In keeping with the straightforward style of the narration, "The Miller's Tale" relies heavily on direct characterization, or simply telling you what the characters are like. In Nicholas's portrait, for instance, we learn that he is "sleigh and ful privee" (93). With Absolon, the narrator tells us he is a "myrie childe" (217) and "somdeel squaymous / Of fartyng, and of speche daungerous" (229-230).
For the most part, these bits of information that we get in the characters' portraits are confirmed by their actions later on. There is one important exception, though: despite the fact that the narrator says of John "jalous he was, and heeld [Alisoun] narwe in cage" (116), John's actions over the course of the tale actually contradict this assessment. This lapse in judgment makes us question our narrator's reliability, and whether or not we should trust some of his other direct characterizations. At the very least, we should be cautious, always weighing our impressions of the characters' actions against what the narrator tells us about them directly.
With John, we hear little about his appearance or habits. The direct characterization we do get (that he is jealous) turns out to be inaccurate. So we must rely almost entirely upon John's actions to learn about his character. John often travels away from Oxford on business, leaving his young wife alone in the company of his young male boarder, suggesting that he is not actually jealous. When Nicholas holes up in his room all day and appears to be in a daze, John worries about him and goes to great trouble to try to revive him. When he hears of the flood, his sole concern is for Alisoun, whom he takes great pains to save from an imagined doom. Both of these actions suggest that John is a compassionate and caring individual. Finally, John falls for Nicholas's absurd story about the impending flood without any hesitation, suggesting that he is extremely trusting and perhaps not the sharpest tool in the shed.
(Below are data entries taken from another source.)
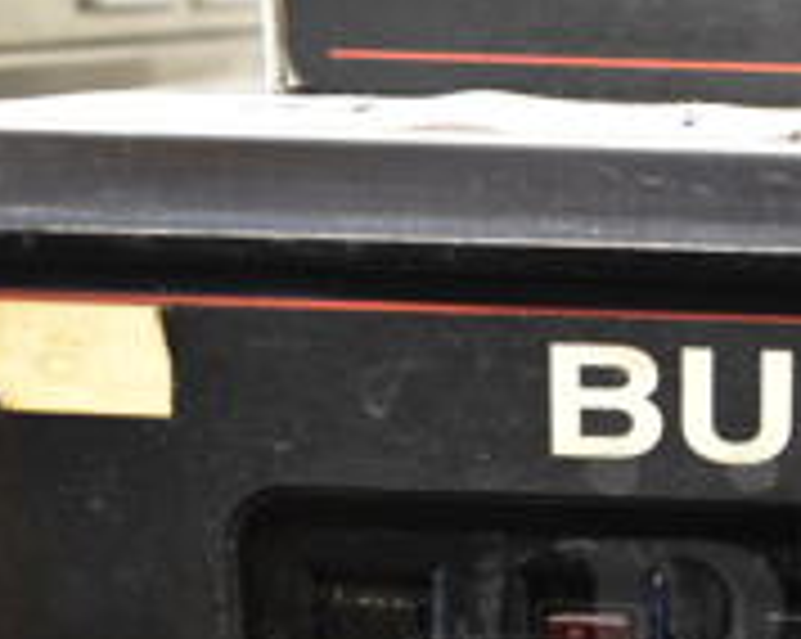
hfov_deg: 20.9
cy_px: 652
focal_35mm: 87
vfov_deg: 17.2
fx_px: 2060
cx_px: 891
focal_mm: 18
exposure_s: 1/30
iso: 1400
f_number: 3.5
In the case of the two students, Nicholas and Absolon, their habits tell us important information about their characters. Despite his having studied the liberal arts, most of Nicholas's attention is focused on fortune-telling, suggesting that he longs to distinguish himself by knowing more than other people do, and perhaps more than he should. Nicholas's engagement in illicit affairs tells us that he is fairly unethical, at least when it comes to respecting the marriage bond. Absolon not only excels in his clerkly duties but also runs a barbering business on the side. He is also skilled in various kinds of dance and music. It seems that Absolon likes to distinguish himself through exhibition. Indeed, when he courts Alisoun later on, it is by taking to the stage, both with song and in theater. Absolon is also in the habit of combing his hair meticulously, arranging his clothing perfectly, and chewing herbs to make his breath smell sweet. This obsession with personal grooming aligns with his squeamishness about farting, suggesting a person for whom cleanliness is paramount.
Physical appearance is most important to our understanding of Alisoun's character, but it is also an element in Absolon's characterization. Alisoun's portrait describes her clothing, complexion and body in great detail, relying heavily on metaphors of barnyard animals and plants. The effect of this description, as we mention in the "Characters" section, is to associate Alisoun with animal sexuality and to suggest that she is primarily an object of desire. In the case of Absolon, his golden locks, always meticulously parted down the center, and his carefully-donned outfit and red tights, give us the impression of a person who is extremely concerned with his appearance.